-- EXCERPT --
--- START ---

The paintings in this manuscript, therefore, communicate that some rishis—like some monks—are enlightened and worthy of veneration, but others are the opposite and must be recognized as carriers of false beliefs. As another verse from the Bhadracarī states (Osto 2010, pp. 12–13):
May the beautiful mind aimed at enlightenment
Intent upon the perfections never be confused.
And what evil obstructions there might be,
Let them entirely be destroyed. (19)
The Bhadracarī contains numerous such instances of strong language evoking the destruction of obstacles on the path of good conduct. These sentiments relate to the aggressive and violent imagery on the verso of Folio 348, and they contrast markedly to the consistently gentle and reverent aspect of all the paintings from the first 340 folios of this manuscript of the Gaṇḍavyūha. In the painting on the right side of Folio 348, the red-capped Vajrācārya priest, just as Mañjuśrī burns up false beliefs, threatens and destroys by fire the figure of a Brahmanical rishi, thereby clearing Hindus off the path to enlightenment. The bodhisattva in the central painting takes on other kinds of heretics, the nīlapaṭadhara Sammitiya monk and the genital-revealing blue-skinned tīrthika, both of whom, similar to the rishi, are propounders of confused or incorrect ideologies that would create obstructions and deviations from the good course of conduct.

--- END ---

-- DATA PROVIDED --
--- START ---

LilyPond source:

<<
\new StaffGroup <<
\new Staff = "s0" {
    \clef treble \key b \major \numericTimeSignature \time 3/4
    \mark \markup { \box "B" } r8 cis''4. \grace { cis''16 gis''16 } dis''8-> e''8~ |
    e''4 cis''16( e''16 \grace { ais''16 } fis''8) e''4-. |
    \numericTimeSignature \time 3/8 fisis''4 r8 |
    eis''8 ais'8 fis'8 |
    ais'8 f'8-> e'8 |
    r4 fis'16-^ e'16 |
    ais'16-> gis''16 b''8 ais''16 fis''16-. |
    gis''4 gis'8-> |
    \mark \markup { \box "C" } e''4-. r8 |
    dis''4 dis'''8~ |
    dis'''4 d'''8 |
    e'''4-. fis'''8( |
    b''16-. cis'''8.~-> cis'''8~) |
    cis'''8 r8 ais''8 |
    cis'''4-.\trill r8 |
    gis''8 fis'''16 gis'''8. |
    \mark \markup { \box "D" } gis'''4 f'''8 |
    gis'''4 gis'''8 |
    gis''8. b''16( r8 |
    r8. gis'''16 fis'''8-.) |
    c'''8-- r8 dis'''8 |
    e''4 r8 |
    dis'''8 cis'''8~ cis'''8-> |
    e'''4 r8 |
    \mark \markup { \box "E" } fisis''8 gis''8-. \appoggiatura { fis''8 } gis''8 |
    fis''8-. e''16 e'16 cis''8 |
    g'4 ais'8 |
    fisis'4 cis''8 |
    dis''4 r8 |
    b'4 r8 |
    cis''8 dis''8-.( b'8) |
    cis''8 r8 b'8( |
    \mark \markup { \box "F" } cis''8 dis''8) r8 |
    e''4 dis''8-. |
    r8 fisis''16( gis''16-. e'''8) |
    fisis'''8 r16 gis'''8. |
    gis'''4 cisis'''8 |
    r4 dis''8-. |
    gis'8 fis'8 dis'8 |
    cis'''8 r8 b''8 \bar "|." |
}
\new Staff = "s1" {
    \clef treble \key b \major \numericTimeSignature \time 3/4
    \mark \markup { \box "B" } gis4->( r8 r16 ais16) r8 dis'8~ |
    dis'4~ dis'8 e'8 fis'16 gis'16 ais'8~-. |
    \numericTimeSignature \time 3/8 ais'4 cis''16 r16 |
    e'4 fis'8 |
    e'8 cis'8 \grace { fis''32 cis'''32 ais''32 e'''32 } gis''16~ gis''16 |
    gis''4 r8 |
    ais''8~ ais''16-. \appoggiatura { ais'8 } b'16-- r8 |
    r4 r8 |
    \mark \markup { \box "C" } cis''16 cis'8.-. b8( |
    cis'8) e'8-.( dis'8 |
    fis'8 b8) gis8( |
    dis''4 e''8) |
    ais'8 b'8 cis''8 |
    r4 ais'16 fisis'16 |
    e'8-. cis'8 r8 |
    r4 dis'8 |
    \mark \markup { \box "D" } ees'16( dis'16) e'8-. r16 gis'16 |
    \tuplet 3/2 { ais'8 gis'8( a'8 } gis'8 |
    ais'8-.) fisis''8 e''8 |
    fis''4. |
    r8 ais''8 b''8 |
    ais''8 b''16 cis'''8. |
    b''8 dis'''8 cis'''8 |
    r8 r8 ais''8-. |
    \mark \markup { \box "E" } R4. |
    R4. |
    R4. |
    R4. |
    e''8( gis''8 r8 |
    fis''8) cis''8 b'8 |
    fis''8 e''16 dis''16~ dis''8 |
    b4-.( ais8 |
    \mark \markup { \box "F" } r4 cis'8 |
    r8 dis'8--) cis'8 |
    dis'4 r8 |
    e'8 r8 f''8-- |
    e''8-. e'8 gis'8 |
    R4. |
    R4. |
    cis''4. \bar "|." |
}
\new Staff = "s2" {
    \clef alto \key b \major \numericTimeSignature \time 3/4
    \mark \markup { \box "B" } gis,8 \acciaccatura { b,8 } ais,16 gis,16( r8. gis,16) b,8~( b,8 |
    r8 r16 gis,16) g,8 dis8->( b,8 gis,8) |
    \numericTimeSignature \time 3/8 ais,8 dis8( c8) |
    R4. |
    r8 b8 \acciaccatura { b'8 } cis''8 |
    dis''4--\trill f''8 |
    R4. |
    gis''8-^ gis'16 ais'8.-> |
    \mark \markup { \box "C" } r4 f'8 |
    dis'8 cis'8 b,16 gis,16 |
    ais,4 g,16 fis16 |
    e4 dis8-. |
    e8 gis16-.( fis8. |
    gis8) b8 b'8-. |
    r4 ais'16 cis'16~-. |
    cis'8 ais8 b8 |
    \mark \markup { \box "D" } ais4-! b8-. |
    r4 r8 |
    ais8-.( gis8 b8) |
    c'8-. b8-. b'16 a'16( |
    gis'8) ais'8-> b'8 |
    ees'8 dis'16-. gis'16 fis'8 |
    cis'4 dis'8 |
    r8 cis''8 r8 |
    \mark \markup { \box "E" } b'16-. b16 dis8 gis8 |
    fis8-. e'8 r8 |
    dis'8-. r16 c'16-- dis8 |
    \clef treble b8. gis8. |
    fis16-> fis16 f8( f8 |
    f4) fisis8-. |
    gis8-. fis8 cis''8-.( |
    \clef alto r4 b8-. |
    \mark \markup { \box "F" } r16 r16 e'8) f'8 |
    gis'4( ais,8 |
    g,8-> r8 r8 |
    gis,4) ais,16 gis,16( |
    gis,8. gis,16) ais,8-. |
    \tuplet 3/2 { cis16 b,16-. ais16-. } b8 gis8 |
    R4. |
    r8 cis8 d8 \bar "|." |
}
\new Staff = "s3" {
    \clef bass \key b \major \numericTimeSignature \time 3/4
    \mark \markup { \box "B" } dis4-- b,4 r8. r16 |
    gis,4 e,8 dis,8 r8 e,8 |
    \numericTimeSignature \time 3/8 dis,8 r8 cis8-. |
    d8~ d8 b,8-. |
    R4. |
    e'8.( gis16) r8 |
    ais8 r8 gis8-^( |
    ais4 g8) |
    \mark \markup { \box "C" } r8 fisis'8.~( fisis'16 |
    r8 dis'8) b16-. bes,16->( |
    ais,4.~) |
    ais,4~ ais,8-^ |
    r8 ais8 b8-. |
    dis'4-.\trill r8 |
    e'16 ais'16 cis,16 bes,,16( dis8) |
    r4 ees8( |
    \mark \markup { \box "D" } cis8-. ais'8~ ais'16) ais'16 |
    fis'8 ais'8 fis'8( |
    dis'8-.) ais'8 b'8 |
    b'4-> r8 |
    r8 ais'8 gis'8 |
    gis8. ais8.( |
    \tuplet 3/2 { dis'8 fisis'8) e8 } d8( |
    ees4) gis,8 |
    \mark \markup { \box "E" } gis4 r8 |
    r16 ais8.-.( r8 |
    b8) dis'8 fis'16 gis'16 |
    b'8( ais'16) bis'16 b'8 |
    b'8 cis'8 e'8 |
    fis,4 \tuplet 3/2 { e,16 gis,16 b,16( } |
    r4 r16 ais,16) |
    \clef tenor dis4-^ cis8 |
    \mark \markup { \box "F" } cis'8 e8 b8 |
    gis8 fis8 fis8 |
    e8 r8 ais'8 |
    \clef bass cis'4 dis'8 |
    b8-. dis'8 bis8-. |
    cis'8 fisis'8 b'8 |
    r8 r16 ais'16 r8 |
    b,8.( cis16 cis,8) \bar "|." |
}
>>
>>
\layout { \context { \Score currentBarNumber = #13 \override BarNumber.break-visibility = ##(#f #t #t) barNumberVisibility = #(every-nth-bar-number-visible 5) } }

--- END ---

-- USING THE INFORMATION --
1. Answer these questions from the excerpt on the Gaṇḍavyūha manuscript paintings:
(a) Which source and pages are cited for the verse from the Bhadracarī?
(b) How does the excerpt describe the paintings from the first 340 folios of the manuscript?
(c) Which two figures does the bodhisattva in the central painting take on?
2. Write a continuation of the excerpt on the Gaṇḍavyūha manuscript paintings, starting after its last sentence.

-- RESULTS OF THE TASKS --
1.
(a) Osto 2010, pp. 12–13.
(b) They have a consistently gentle and reverent aspect.
(c) The nīlapaṭadhara Sammitiya monk and the genital-revealing blue-skinned tīrthika.

2.
In the sky above the burning rishi are three red clouds from which hands emerge. One is gesturing with the palm out; one is a pair of hands in añjalīmudra, and one appears to be in tarjanimudrā. Similar cloud hands, which Phyllis Granoff recognizes as a literal visual translation of the Sanskrit pāṇimegha, meaning “multitude of hands”, are painted in the eleventh-century murals of the Gaṇḍavyūha-sūtra in the assembly hall of the monastery of Tabo in the western Himalayan region of Lahul and Spiti (Figure 16). There, a Tibetan inscription identifies the hands as those of Mañjuśrī (Steinkellner 1995, p. 103): “Sudhana goes to Sumanāmukha and stays there thinking about and wishing to meet Mañjuśrī. Mañjuśrī extends his hand ‘over a hundred and ten leagues’ and lays it on Sudhana’s head.” The cloud hands of Mañjuśrī at Tabo are so distinctive and similar to those on the verso of Folio 348 that they indicate a shared visual vocabulary between the mural artists illustrating the Tibetan translation of the Gaṇḍavyūha in the western Himalayas and Nepalese painters illuminating the Sanskrit version in Nepal. It is possible that the cloud hands of Folio 348 are intended to be the hands of Mañjuśrī as well, and it is he who is burning up false beliefs in the form of the rishi, as the Vajrācārya looks on or possibly even invokes the power of Mañjuśrī.
These clouds of hands are part of the rishi-smiting scene that resonates with the content of the Bhadracarī, but they also are a link to the climax of the prose section of Chapter 55. Just before the start of the text on the recto of Folio 348, on what would have been the verso of Folio 347, is a vivid description of clouds of hands put forth by the bodies of the bodhisattva Samantabhadra that touched the head of Sudhana and caused him to realize “entrances into the Dharma” (Osto 2013, p. 15). As a literal visual translation of the Sanskrit pāṇimegha, or “clouds of hands”, which means a “multitude of hands”, the image of hands appearing in clouds suggests the artist’s familiarity with the words of the text,23 as the neutral pluralizer—megha (clouds of )—occurs no fewer than 40 times within the prose section of the Ārya-Samantabhadra-caryā-praṇidhāna-rāja alone, but not at all in the verses of the Bhadracarī.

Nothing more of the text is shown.